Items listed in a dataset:
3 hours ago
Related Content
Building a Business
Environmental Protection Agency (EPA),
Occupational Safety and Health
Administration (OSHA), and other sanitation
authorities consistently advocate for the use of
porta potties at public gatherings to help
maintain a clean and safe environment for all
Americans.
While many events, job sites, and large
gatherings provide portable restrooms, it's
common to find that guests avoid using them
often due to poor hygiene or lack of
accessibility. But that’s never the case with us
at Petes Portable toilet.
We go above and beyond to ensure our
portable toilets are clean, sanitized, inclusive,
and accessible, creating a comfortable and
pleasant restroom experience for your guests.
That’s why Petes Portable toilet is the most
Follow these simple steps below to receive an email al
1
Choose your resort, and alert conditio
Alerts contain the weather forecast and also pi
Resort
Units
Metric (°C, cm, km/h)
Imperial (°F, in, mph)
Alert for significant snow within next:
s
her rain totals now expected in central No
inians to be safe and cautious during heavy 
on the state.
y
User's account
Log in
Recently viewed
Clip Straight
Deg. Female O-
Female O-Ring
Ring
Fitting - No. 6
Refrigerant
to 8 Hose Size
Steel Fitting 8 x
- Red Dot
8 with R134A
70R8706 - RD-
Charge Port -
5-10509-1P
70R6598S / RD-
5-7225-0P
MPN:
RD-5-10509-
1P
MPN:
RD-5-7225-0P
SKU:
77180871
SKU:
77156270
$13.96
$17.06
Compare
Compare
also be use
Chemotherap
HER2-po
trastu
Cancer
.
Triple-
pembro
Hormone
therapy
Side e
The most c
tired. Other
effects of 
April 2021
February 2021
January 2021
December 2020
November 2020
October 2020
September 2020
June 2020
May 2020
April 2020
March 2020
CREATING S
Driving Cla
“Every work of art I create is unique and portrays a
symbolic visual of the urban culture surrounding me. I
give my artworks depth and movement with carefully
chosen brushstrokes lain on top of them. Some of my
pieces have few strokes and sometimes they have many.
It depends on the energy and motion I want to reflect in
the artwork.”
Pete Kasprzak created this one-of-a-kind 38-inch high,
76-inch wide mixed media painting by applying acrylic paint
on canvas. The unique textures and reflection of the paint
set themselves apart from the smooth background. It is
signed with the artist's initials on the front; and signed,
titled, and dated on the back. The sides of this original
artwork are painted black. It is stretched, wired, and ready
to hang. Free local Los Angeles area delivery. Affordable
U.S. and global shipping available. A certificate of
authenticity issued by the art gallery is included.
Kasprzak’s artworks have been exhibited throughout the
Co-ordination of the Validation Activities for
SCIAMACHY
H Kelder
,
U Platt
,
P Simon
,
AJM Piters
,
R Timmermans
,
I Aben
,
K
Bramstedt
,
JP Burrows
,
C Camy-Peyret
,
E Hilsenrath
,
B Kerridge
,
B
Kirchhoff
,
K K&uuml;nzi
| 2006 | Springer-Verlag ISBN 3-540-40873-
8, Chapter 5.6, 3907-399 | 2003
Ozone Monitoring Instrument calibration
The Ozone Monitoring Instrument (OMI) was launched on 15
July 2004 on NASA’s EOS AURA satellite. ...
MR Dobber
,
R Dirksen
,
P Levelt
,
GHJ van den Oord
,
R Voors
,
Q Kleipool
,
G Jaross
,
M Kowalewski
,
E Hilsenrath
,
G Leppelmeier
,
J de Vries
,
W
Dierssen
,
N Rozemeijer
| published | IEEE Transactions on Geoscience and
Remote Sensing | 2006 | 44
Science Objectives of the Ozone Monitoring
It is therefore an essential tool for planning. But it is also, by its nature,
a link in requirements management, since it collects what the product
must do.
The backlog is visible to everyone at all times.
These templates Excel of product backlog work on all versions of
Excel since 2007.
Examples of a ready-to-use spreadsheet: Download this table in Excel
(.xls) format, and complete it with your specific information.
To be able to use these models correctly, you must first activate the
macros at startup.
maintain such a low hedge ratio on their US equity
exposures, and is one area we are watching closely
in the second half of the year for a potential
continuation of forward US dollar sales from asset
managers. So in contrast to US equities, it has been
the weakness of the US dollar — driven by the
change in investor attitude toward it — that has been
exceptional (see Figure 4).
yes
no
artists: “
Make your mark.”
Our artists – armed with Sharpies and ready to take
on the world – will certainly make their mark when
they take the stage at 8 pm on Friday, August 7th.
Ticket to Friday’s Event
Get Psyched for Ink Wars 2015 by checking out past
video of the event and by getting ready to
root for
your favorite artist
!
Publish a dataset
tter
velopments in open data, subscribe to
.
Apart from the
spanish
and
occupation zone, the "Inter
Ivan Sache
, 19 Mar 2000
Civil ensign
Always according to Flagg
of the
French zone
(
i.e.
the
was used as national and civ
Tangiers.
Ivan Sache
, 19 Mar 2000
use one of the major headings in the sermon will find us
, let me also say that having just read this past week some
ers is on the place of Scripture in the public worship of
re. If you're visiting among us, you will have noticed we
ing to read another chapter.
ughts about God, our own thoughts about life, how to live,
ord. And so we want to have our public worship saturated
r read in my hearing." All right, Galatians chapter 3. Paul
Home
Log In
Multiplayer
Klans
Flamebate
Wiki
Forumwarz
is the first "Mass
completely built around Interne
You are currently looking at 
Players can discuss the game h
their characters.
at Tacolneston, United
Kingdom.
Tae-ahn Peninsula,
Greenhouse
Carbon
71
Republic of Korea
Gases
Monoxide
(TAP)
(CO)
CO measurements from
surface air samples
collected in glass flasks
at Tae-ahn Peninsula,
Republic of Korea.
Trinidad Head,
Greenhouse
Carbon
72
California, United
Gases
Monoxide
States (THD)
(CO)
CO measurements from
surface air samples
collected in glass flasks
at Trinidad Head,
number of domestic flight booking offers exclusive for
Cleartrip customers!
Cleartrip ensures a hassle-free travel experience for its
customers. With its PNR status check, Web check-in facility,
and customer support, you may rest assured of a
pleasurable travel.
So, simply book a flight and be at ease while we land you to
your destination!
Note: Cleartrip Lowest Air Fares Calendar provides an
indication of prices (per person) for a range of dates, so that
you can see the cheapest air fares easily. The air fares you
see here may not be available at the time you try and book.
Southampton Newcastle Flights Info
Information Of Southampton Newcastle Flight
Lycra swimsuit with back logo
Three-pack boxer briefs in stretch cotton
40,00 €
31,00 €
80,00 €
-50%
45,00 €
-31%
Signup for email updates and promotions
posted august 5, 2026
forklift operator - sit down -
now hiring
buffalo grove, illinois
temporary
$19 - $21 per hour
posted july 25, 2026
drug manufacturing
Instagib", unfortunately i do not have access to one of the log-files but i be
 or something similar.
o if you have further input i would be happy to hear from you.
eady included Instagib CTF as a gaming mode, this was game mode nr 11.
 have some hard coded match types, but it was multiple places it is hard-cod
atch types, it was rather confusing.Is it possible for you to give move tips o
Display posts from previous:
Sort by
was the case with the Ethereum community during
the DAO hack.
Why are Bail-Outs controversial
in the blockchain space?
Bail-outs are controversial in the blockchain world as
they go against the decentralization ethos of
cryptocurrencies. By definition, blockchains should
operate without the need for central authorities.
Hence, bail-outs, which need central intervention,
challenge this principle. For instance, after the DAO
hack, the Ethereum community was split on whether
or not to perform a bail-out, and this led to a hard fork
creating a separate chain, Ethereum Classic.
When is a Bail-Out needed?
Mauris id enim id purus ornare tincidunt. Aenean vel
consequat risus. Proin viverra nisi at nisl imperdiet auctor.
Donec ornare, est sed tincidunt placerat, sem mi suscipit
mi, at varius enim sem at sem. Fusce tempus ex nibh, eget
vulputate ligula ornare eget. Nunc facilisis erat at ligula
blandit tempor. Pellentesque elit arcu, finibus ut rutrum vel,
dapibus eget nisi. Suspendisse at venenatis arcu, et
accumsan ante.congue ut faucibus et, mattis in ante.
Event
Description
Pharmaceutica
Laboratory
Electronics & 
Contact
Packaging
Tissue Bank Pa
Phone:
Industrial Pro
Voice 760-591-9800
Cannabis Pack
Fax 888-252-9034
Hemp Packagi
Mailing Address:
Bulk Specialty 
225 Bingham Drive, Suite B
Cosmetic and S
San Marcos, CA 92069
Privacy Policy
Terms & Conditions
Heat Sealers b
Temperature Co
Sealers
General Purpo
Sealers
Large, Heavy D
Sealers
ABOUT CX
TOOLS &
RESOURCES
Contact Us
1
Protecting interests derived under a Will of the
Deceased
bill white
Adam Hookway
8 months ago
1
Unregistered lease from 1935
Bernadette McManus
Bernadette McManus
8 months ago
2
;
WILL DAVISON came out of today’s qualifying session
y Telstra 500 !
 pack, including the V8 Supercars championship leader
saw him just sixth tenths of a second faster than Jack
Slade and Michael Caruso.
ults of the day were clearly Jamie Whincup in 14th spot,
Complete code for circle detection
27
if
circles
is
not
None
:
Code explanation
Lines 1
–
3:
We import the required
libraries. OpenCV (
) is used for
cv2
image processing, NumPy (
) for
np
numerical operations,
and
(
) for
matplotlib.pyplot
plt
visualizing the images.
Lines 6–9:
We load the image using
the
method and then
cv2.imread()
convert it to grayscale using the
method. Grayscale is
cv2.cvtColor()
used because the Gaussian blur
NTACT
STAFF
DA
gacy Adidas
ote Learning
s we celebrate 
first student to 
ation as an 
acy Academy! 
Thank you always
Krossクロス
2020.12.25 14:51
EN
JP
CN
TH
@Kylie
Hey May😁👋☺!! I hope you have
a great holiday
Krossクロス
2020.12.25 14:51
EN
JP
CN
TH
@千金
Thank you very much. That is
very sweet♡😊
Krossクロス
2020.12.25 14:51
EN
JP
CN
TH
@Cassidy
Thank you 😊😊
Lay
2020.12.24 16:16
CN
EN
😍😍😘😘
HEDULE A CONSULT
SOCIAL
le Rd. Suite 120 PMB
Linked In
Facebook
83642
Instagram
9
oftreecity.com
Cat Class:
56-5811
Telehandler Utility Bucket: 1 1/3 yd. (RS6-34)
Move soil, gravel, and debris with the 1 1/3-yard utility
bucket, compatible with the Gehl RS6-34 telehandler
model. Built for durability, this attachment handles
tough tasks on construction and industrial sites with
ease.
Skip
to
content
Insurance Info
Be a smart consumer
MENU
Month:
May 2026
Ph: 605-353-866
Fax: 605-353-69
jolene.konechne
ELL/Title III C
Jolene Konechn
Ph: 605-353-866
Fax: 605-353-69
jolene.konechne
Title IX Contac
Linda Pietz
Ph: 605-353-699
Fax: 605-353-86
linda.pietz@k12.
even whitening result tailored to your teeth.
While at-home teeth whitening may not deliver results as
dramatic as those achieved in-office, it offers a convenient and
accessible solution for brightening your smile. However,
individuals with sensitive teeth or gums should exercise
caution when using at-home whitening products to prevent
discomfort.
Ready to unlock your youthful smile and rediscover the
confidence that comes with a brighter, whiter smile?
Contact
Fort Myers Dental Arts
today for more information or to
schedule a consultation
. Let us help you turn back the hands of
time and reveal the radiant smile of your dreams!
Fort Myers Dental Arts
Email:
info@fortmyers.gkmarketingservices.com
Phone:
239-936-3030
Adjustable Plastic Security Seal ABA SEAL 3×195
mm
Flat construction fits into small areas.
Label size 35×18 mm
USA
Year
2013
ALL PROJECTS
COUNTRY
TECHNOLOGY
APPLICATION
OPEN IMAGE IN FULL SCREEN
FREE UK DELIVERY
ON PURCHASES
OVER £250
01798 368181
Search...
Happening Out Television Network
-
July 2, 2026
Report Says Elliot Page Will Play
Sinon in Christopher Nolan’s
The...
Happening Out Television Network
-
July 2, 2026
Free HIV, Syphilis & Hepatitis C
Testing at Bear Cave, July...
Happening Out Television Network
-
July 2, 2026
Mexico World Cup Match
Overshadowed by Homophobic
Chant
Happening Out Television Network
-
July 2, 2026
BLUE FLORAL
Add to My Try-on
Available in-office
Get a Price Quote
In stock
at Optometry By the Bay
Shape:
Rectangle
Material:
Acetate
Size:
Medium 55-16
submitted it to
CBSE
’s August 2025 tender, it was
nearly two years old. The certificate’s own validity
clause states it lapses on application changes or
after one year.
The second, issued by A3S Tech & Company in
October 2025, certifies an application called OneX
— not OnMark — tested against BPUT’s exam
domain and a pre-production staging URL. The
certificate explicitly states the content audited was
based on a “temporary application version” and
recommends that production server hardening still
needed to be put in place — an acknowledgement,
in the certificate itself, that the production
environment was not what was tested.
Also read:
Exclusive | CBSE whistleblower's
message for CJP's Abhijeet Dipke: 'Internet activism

● Task to complete
Show all lines in the entries above where the word "whitening" appears.

● Task output
even whitening result tailored to your teeth.
While at-home teeth whitening may not deliver results as
caution when using at-home whitening products to prevent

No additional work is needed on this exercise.